Fragmento del documento >>
--------------------------------------------------

Luis Mateo Díez: “El perdón está en la naturaleza de lo que somos”

El académico y novelista publica ‘El animal piadoso’, una novela que explora el mal, la culpa y la piedad

Luis-Mateo-Díez(Juan Carlos Rodríguez) Luis Mateo Díez (Villablino, León, 1942) utiliza en El animal piadoso (Galaxia Gutenberg / Círculo de Lectores) a un comisario de policía jubilado acosado por los fantasmas de un crimen que quedó sin resolver para reflexionar sobre la soledad y la vejez, la piedad y la culpa. El académico y novelista recrea una atmósfera extrema y llena de elementos físicos que, en cierto modo, rememora su primera novela, Las estaciones provinciales. En cualquier caso, Luis Mateo Díez conjuga “elementos de intriga, de misterio y de indagación” para circundar los límites de la novela policíaca y conducir al lector al centro de algunas de las contradicciones del hombre contemporáneo.

“Como todas mis novelas, es una fábula moral –afirma– que discurre en las ciudades de Armenta y Ordal dentro del territorio narrativo de Celama. Es una indagación sobre la culpa, la soledad y la vejez, pero no puedo desmentir que haya elementos policiacos y criminales”. El encuentro casual del comisario –“un mal policía dueño de una mala conciencia”, un “hombre perseguido”, que necesita “perdón y misericordia y piedad”, escribe– con el anciano Elicio Cedal, implicado de alguna forma en un asesinato sin resolver, remueve la memoria de Mol, y lo lleva a recorrer de nuevo los escenarios del crimen en busca de respuestas.

--------------------------------------------------

Listado en bruto >>
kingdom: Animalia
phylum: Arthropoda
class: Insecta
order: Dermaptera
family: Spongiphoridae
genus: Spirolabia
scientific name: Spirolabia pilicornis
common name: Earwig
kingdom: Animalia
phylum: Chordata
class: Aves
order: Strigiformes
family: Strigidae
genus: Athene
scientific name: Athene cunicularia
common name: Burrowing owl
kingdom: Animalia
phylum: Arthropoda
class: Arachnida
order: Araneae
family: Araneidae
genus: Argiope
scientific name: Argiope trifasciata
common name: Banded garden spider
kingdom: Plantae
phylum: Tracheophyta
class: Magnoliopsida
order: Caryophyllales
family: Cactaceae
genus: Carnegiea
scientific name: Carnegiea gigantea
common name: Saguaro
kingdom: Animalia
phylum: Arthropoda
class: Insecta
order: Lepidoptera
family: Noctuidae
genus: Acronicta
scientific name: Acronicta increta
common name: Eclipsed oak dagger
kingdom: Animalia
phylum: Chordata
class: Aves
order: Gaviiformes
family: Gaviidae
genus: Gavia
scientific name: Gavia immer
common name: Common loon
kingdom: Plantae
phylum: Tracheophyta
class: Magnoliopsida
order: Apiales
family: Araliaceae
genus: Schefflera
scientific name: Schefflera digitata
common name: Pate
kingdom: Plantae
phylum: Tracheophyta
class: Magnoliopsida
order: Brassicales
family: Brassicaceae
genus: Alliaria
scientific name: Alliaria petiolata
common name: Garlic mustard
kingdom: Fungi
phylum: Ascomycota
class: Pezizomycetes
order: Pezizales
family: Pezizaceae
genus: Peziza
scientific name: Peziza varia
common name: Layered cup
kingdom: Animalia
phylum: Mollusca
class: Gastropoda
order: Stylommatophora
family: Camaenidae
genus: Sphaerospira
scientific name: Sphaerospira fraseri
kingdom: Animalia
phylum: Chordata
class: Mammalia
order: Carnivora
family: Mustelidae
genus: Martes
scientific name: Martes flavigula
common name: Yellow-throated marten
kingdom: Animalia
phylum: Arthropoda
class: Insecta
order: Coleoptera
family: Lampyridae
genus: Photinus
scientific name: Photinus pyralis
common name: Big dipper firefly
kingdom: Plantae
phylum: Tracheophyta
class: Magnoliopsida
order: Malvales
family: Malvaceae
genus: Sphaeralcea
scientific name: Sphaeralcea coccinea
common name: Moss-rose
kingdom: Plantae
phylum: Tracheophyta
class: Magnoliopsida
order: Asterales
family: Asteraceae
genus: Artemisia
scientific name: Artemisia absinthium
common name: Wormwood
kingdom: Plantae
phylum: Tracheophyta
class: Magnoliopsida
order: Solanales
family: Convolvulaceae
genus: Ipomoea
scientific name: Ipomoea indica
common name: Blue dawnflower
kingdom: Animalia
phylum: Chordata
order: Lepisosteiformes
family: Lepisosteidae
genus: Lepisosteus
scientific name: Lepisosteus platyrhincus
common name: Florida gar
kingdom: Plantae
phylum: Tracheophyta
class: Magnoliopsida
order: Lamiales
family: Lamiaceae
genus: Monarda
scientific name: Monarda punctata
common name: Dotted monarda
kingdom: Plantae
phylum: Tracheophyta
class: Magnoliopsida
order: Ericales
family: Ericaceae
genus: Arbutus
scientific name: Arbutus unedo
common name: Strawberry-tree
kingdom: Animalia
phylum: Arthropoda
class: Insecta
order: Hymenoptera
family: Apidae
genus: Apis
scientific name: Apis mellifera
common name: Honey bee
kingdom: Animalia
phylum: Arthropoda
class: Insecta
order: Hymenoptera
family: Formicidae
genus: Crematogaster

--------------------------------------------------

Ejercicio propuesto >> Reproduce sin cambios el tramo del artículo sobre El animal piadoso que va desde "El académico y novelista publica" hasta "del hombre contemporáneo.". El listado procede de una fuente distinta de la del artículo.

Solución escrita >>
El académico y novelista publica ‘El animal piadoso’, una novela que explora el mal, la culpa y la piedad

Luis-Mateo-Díez(Juan Carlos Rodríguez) Luis Mateo Díez (Villablino, León, 1942) utiliza en El animal piadoso (Galaxia Gutenberg / Círculo de Lectores) a un comisario de policía jubilado acosado por los fantasmas de un crimen que quedó sin resolver para reflexionar sobre la soledad y la vejez, la piedad y la culpa. El académico y novelista recrea una atmósfera extrema y llena de elementos físicos que, en cierto modo, rememora su primera novela, Las estaciones provinciales. En cualquier caso, Luis Mateo Díez conjuga “elementos de intriga, de misterio y de indagación” para circundar los límites de la novela policíaca y conducir al lector al centro de algunas de las contradicciones del hombre contemporáneo.